Your Employees Are Using AI Anyway. Now What?
ChatGPT is already in your organization—whether you know it or not. Here's how to set guardrails without killing productivity.

The Elephant in the Browser Tab
Here's something every manager should know: your employees are almost certainly using ChatGPT, Claude, or similar AI tools. They're using them to draft emails, summarize documents, write reports, and answer questions.
This is happening whether or not you have an official AI policy. Whether or not you've approved any AI tools. Whether or not you even know about it.
The question isn't whether to allow AI—that ship has sailed. The question is how to manage it intelligently.
The Real Risks
Let's be clear about what you're actually worried about:
Data Leakage When someone pastes confidential information into ChatGPT, that data goes to OpenAI's servers. Depending on your settings and their policies, it might be used to train future models. This is a legitimate concern for sensitive investment data, client information, or proprietary strategies.
Inaccuracy AI confidently produces wrong answers. If someone uses AI to generate content and doesn't verify it, you might end up with errors in reports, correspondence, or analysis. This is embarrassing at best, harmful at worst.
Overreliance If people use AI as a crutch instead of developing their own skills, you might end up with a team that can't function when the AI is wrong or unavailable.

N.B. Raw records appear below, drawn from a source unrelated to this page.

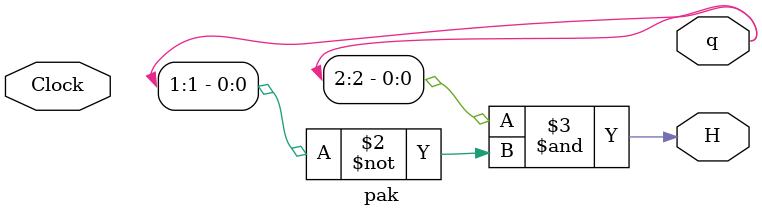
<source format=v>
module dfpp(D,Q,clk);
  input D;
  input clk;
  output Q;
  reg Q;
  always @(posedge clk)
  Q<=D;
endmodule

module pak(Clock,q,H);
  input Clock;
  output H;
  output [2:0]q;
  dfpp stage0(~q[0],Clock,q[2]);
  dfpp stage1(q[2],Clock,q[1]);
  dfpp stage2(q[1],Clock,q[0]);
  assign H=q[2]&~q[1];
endmodule

</source>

Compliance Depending on your regulatory environment, there may be specific rules about automated systems, record-keeping, or data handling that AI use could implicate.
What Doesn't Work
The Total Ban
Some organizations try to ban AI entirely. This rarely works. The tools are too accessible, too useful, and too tempting. All a ban does is push usage underground, where you have zero visibility and zero ability to set guardrails.
Ignoring It
Pretending AI isn't being used doesn't make the risks go away. It just means problems will surface eventually, and you won't have policies or processes to address them.
Surveillance
Monitoring every browser tab and keystroke is invasive, damages trust, and is probably less effective than you think anyway. People will find workarounds.
What Does Work
Set Clear, Reasonable Policies
Create an AI use policy that's: - Specific: What's allowed, what's not, and why - Practical: Rules that make sense and can actually be followed - Communicated: Everyone knows the policy exists and understands it
Example policy elements: - You may use AI for drafting and brainstorming - You may not input confidential client data, material non-public information, or proprietary investment strategies - All AI-generated content must be reviewed and verified before use - Disclose AI assistance when relevant (e.g., in formal reports)
Provide Approved Tools
If you give people tools that address their needs within acceptable guardrails, they're less likely to go outside those boundaries.
Options include: - Enterprise AI platforms: Microsoft Copilot, Google Duet, etc. These offer better data protection and administrative controls than consumer versions. - Specialized tools: AI systems designed for specific use cases (document analysis, research, etc.) that are configured to protect your data. - Self-hosted solutions: Running AI models on your own infrastructure, so data never leaves your control.
The right choice depends on your sensitivity requirements and budget.
Train Your Team
People need to know: - What AI is good at and what it's bad at - How to write effective prompts - How to verify AI output - What the risks are and how to avoid them
This isn't a one-time training. AI is evolving fast, and your team's understanding should evolve with it.
Create Feedback Loops
You want to know how AI is being used—not to punish people, but to learn and improve. Create ways for people to share: - What's working well - What they wish they could do but can't under current policies - Mistakes or near-misses
Use this feedback to refine your approach.
The Opportunity Cost
While you're figuring out guardrails, consider what you're leaving on the table. AI can meaningfully improve productivity for routine tasks. Every month you delay is a month of manual work that could have been automated.
The goal is to find a balance: protect against real risks while enabling legitimate productivity gains.
A Practical Approach
- Week 1 — Survey your team anonymously. Find out how AI is actually being used today.
- Week 2 — Draft a policy based on your findings and your risk tolerance. Get legal and compliance input if relevant.
- Week 3 — Communicate the policy. Not in a scary way—frame it as "here's how to use AI effectively and safely."
- Week 4 — Evaluate approved tools. If there are use cases you want to enable, find solutions that work within your guardrails.
- Ongoing — Train, refine, and iterate based on experience.
Bottom Line
Your employees are using AI. The question is whether they're using it safely and effectively. Get ahead of this by setting reasonable policies, providing good tools, and training your team to use AI as the productivity tool it can be—while avoiding the real risks.